Adolfo and I had lunch and walked across Central Park from west side to east. He loaned me his Italian straw hat and I suddenly felt chic. I remembered seeing A Midsummer Night’s Sex Comedy at St. Marks Cinema with him in 1982. We’ve known each other that long. I flashed on us as a couple in a scene from an updated version of Manhattan and I wondered if it was okay to think of Woody Allen films fondly in retrospect only. I wouldn’t watch anything of his—old or new— anymore, but the images they put in my head of a kind of effortless sophistication I could never get to on my own—is it okay to still feel affection for that? Even if he’s the biggest creep of all time, and I’m more at home behind a lawn mower than at an art opening or literary event?

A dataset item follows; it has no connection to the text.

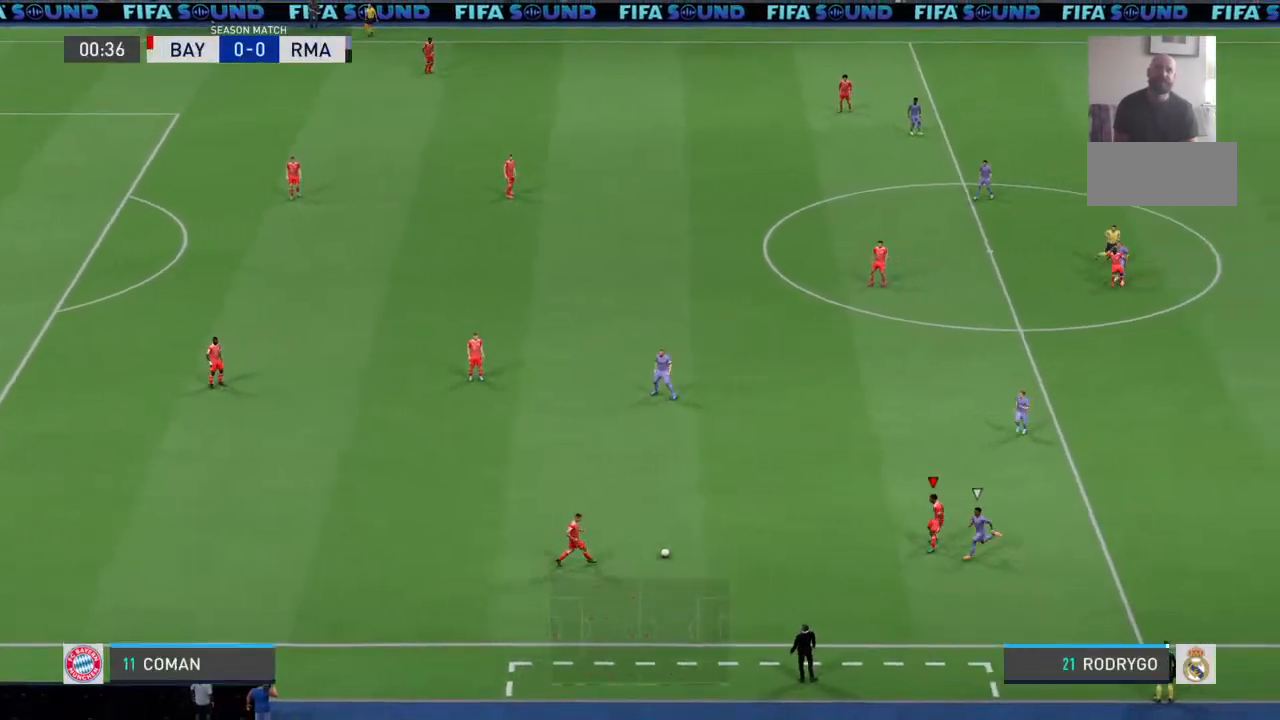
{"buttons": [], "left_stick": "center", "right_stick": "center", "events": [[167, "left_stick", "left"], [200, "CROSS", "down"], [333, "CROSS", "up"], [500, "left_stick", "center"]]}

We ambled around the city and by the time I got back to Penn Station I’d walked eight miles and had started getting used to the streets being semi-populated. It had never been easy working in midtown at the best of times and I could understand nobody wanting to do that anymore —not now, anyway—if they didn’t absolutely have to. I’d realized on my way down to Manhattan that there was an election that day in our small town, the position of Village Trustee which is the closest thing we have to a mayor. I felt an obligation to vote and switched to an earlier return trip so I could do my part. Dark clouds were rolling in and as the train headed north, I saw the Hudson churning, boats tilting scarily along the shore. By the time we got past Poughkeepsie, the sky was red, the sun setting over the Catskills. Giddy visitors piled off the train in Hudson, looking with delight at all the lush green, old buildings and stunning mountains. I felt happy to be home.
But yesterday I took a walk when the rain let up for a little while and listened to Paul Simon’s Concert in Central Park from 1991. The combination of his artistry, the massive audience— hometown boy in front of hometown crowd at the peak of his career, now thirty years ago, brought me to tears. Maybe I was pasting myself in the audience there—I’d seen him at Madison Square Garden around then, one of the most accomplished concerts I’ve ever seen. I don’t remember it in terms of emotional impact but all the elements of craft: songwriting, performing, ensemble playing, musicianship firing at the highest level. Through my headphones now, when he strummed the first chords of Me & Julio, so familiar the audience goes crazy within less than a bar, and he sings Rosie, Queen of Corona and it finally hit me he meant Corona Queens and not the beer…and I thought of my dad moving to Queens, around the corner from one of my brothers and I decided I’m not too soft at all, I’ve carried the city with me and woven it into my family and there I stay, whether I’m walking on sidewalks or just in my dreams and occasional check-ins.
“What I recommend is don’t get the shittiest one of everything—get the second shittiest” a guy on the train advised his younger brother who was trying to buy furniture online for his first apartment. Best; worst—maybe it’s healthier, if you’re able, to choose not to forever fly too close to the sun.